● Activity: Transcribe the passage of the introductory post below between "I'm mild on" and "just ask me.", inclusive.

● Reading text:

Hello folkies...
Yeah, I'm a new person. In all honesty I hate these introductory posts... I'm not even sure if I spelt introductory right... I just hate having to think of something fascinating to write about. It's too late and I'm tired. But I can't sleep because I just can't.
My name is Tayla and I'm 17 years old and I live in Melbourne Australia. I was only diagnosed with AS in late July/early August 2011. Because of this late diagnosis my life has been rather chaotic since then. I will admit that it has gotten a lot worse since I was diagnosed, but it explains so much. I also suffer with severe depression, particuarly in the last few years when I've started to recognise that I'm 'different'. Even before I was diagnosed, I knew I was different to the other kids my age. But my parents just thought I was 'quirky'. Ah well. I'm currently seeing a psychologist about treatment, although, my usual psychologist recently went on indefinate leave and I have a new psychologist... I really didn't like this idea. I still don't. She's ok, but I preferred my old psychologist.
I'm mild on the scale, but still typical (is there such a thing?). I have had social problems my whole life and it seems to get worse every year. Although I am getting better. I cringe at the thought of how I was in primary school. It's a good thing I'm a good actor. Or so I tell myself.
Ok. I don't know what else to write right now, if anyone has any questions, just ask me.

● Stored data:
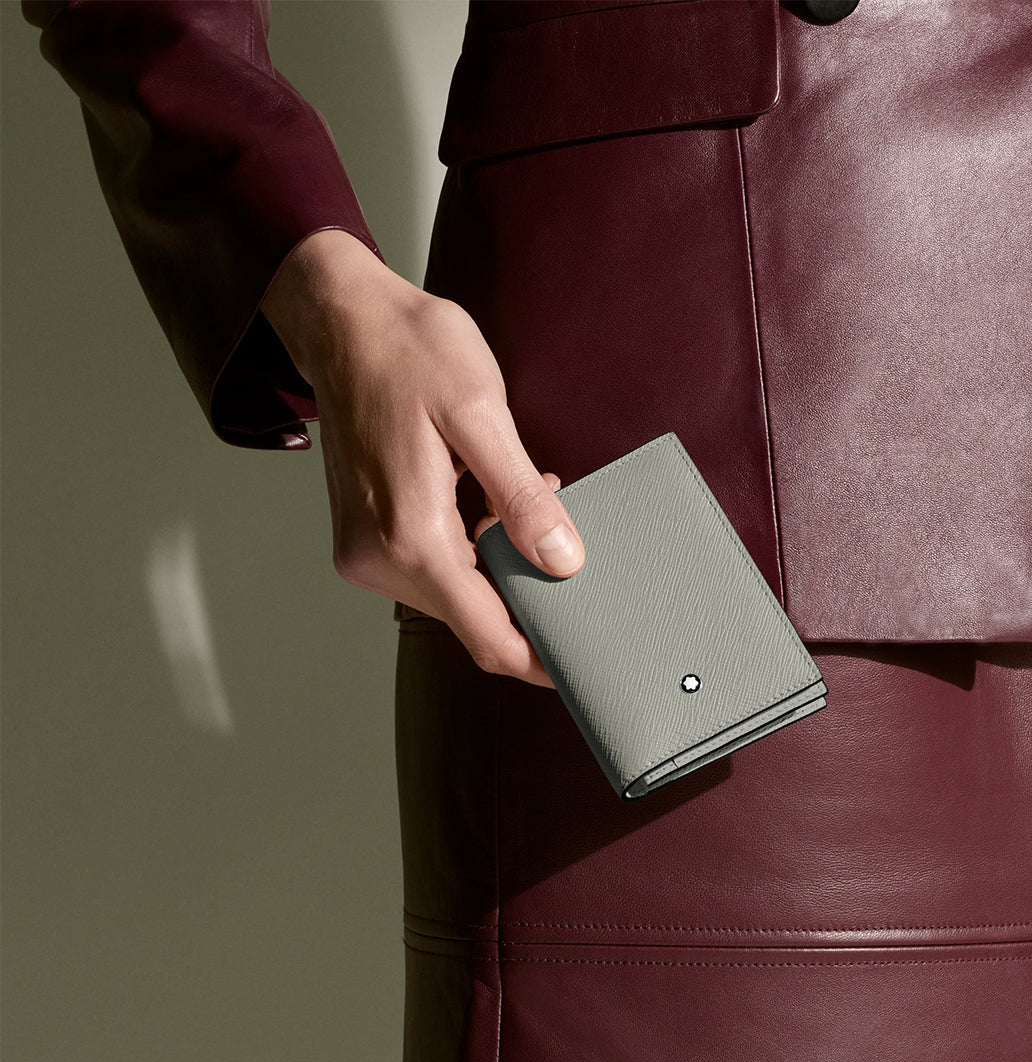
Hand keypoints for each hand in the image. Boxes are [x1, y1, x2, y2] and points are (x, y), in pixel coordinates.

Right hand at [261, 229, 584, 688]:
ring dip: (499, 566)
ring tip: (525, 500)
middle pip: (472, 619)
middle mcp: (378, 558)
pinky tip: (490, 505)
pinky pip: (432, 570)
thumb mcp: (479, 412)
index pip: (487, 635)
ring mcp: (365, 552)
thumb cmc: (409, 351)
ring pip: (455, 596)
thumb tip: (562, 562)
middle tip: (563, 537)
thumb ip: (519, 496)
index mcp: (410, 536)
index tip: (580, 660)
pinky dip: (472, 552)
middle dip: (527, 592)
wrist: (343, 323)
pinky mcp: (365, 538)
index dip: (539, 658)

● Task output:
I'm mild on the scale, but still typical (is there such a thing?). I have had social problems my whole life and it seems to get worse every year. Although I am getting better. I cringe at the thought of how I was in primary school. It's a good thing I'm a good actor. Or so I tell myself.
Ok. I don't know what else to write right now, if anyone has any questions, just ask me.